R.C. 3107.15(A)(1) relieves appellant as the adjudicated biological father of all parental responsibilities only from the date of the adoption decree. It does not relieve him of obligations which he had as a parent of the child prior to that time.

The law allows a child to establish paternity and pursue a past support obligation even after any present support obligation has been eliminated due to the child reaching majority. R.C.3111.05. See Seegert v. Zietlow (1994), 95 Ohio App.3d 451, 460. If a child is permitted to pursue past support from a putative father, even though no current support duty exists because of the child's emancipation, we see no reason why a child should not be permitted to pursue past support from a biological parent, even though the present obligation has ceased because of an adoption.

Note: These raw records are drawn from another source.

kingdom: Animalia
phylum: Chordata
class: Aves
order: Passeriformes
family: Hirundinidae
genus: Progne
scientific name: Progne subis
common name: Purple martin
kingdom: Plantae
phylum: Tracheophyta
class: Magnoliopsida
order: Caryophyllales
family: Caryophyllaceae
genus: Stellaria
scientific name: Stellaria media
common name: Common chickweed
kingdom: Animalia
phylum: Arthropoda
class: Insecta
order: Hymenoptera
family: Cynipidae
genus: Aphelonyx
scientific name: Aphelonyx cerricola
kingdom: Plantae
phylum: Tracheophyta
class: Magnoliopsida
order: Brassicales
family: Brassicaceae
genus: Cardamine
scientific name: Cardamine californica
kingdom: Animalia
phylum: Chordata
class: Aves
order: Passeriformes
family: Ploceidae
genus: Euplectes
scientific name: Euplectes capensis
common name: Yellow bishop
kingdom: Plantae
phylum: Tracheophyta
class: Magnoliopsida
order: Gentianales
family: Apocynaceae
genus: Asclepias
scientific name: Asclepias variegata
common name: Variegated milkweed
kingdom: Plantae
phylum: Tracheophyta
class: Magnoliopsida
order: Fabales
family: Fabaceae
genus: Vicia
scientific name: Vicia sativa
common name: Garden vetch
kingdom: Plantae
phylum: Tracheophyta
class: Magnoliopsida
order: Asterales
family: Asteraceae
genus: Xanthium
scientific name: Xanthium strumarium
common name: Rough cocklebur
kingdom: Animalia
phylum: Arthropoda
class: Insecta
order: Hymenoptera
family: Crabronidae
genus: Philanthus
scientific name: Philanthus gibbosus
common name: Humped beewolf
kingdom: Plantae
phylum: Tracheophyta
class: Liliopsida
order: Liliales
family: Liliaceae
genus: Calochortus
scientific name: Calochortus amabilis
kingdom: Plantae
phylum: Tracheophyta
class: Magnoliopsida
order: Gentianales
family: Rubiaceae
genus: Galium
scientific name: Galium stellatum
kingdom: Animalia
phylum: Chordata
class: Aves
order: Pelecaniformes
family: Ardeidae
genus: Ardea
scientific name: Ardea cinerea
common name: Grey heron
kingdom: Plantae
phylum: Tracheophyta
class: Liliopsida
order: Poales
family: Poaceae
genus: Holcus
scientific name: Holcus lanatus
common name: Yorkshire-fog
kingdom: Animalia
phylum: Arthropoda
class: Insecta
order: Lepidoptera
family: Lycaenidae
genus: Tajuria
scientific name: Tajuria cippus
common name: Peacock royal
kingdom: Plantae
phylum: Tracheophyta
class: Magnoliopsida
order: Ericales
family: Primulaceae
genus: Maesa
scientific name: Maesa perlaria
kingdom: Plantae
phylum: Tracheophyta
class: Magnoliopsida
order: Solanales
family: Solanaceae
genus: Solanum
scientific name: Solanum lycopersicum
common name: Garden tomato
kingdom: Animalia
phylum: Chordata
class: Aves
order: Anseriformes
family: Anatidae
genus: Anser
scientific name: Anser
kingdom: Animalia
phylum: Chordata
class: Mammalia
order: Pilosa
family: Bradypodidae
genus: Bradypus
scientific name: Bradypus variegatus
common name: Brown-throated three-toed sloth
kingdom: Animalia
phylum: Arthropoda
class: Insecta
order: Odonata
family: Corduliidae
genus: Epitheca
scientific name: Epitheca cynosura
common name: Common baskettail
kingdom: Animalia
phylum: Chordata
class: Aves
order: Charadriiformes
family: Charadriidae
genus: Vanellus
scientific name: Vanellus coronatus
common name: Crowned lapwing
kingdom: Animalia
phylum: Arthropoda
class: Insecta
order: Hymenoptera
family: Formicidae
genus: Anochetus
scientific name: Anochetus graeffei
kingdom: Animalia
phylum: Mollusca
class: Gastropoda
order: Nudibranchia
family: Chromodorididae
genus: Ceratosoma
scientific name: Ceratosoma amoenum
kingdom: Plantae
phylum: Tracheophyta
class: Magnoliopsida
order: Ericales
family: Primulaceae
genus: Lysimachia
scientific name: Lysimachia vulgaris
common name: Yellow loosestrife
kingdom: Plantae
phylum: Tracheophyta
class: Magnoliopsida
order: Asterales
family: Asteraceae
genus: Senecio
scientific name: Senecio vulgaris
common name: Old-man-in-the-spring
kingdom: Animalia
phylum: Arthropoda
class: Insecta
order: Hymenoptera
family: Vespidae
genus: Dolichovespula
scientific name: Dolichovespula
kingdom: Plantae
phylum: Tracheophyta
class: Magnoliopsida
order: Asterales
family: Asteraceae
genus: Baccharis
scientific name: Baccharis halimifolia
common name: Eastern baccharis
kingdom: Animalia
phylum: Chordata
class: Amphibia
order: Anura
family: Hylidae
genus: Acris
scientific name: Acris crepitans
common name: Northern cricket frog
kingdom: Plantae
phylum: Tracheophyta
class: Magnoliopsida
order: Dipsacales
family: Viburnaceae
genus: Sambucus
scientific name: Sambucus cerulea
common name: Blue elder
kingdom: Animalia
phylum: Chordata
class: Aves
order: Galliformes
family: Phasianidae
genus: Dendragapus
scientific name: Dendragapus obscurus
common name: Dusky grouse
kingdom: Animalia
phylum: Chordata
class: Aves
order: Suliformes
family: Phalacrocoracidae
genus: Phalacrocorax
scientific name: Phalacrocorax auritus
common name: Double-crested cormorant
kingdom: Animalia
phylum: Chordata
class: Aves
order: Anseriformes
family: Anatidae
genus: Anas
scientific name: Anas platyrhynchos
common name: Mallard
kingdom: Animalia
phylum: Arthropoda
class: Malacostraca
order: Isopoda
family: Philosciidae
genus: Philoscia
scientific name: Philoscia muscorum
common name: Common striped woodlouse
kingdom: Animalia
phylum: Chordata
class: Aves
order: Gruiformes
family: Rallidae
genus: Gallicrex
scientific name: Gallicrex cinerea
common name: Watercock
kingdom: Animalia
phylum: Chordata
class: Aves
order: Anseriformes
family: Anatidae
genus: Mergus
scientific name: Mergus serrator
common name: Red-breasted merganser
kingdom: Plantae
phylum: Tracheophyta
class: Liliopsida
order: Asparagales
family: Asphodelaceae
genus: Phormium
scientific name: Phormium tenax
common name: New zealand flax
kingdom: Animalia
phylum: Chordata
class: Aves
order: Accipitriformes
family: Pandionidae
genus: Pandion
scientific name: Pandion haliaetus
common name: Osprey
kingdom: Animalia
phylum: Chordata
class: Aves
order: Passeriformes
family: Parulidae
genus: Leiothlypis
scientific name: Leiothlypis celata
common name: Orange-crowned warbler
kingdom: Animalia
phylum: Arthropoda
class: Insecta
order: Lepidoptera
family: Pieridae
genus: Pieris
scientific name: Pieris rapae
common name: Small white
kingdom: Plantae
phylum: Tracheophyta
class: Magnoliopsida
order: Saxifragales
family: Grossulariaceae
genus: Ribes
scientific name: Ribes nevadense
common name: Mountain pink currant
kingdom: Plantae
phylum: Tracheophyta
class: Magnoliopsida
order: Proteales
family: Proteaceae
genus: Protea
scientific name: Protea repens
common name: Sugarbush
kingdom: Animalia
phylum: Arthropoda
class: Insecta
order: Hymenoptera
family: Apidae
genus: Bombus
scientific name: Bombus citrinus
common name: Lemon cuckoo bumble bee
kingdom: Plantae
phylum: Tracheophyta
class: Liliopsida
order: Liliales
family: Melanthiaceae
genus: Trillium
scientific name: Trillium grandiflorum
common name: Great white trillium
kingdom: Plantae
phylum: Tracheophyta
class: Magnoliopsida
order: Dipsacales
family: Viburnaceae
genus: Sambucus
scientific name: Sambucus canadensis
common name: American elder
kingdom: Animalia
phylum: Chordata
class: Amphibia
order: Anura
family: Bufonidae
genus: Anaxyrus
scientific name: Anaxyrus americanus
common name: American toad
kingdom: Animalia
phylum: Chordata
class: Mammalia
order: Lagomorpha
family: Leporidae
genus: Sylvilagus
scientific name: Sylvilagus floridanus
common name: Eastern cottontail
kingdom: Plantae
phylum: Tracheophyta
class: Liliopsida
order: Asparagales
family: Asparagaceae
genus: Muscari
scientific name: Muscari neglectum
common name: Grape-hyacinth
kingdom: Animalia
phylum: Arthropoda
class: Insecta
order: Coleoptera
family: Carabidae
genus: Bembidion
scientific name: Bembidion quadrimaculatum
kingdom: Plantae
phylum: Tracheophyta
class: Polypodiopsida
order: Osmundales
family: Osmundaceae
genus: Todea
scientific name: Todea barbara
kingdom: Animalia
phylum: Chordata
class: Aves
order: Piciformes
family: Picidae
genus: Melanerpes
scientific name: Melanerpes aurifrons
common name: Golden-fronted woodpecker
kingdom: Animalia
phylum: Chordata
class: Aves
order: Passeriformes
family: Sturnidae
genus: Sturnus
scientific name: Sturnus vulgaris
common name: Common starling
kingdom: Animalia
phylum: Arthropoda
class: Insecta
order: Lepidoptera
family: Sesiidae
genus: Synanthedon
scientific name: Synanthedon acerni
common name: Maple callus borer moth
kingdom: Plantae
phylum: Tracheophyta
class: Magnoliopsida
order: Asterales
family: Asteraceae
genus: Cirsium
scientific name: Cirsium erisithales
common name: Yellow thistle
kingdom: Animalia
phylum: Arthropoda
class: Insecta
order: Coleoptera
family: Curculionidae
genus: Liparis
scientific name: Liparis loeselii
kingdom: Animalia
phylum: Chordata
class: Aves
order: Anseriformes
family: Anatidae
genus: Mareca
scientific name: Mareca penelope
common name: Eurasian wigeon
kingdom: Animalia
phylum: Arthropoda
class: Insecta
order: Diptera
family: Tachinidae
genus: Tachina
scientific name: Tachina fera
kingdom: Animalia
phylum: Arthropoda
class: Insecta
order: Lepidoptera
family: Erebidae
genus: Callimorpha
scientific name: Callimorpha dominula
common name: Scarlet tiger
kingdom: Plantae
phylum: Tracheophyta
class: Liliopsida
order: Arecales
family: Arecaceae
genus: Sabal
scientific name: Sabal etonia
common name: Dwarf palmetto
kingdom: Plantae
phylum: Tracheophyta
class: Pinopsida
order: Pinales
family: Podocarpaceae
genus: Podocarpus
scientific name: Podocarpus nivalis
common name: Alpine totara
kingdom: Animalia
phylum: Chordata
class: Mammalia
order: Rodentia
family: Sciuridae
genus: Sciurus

While a parent's future duty to support a child is clearly terminated by adoption, the right to pursue the child support obligation for the time period prior to the adoption is not extinguished by the adoption. The trial court erred in finding that it was contrary to law to attribute an obligation to Appellee for the support of his daughter prior to her adoption.

Appellant's second assignment of error is overruled.

ASSIGNMENT OF ERROR III
The Trial Court abused its discretion by refusing to approve the Agreed Judgment Entry accepted by both Plaintiff-Appellant and Defendant-Appellee as a full and complete settlement of all issues.

Appellant contends that it was an abuse of discretion for the trial court to deny an Agreed Judgment Entry which was approved by all the parties and which was clearly in the best interest of the child. Based upon our disposition of the previous two assignments of error, we agree.

Appellant's third assignment of error is sustained. The decision of the trial court is reversed and remanded for proceedings consistent with this decision.

Judgment reversed and cause remanded.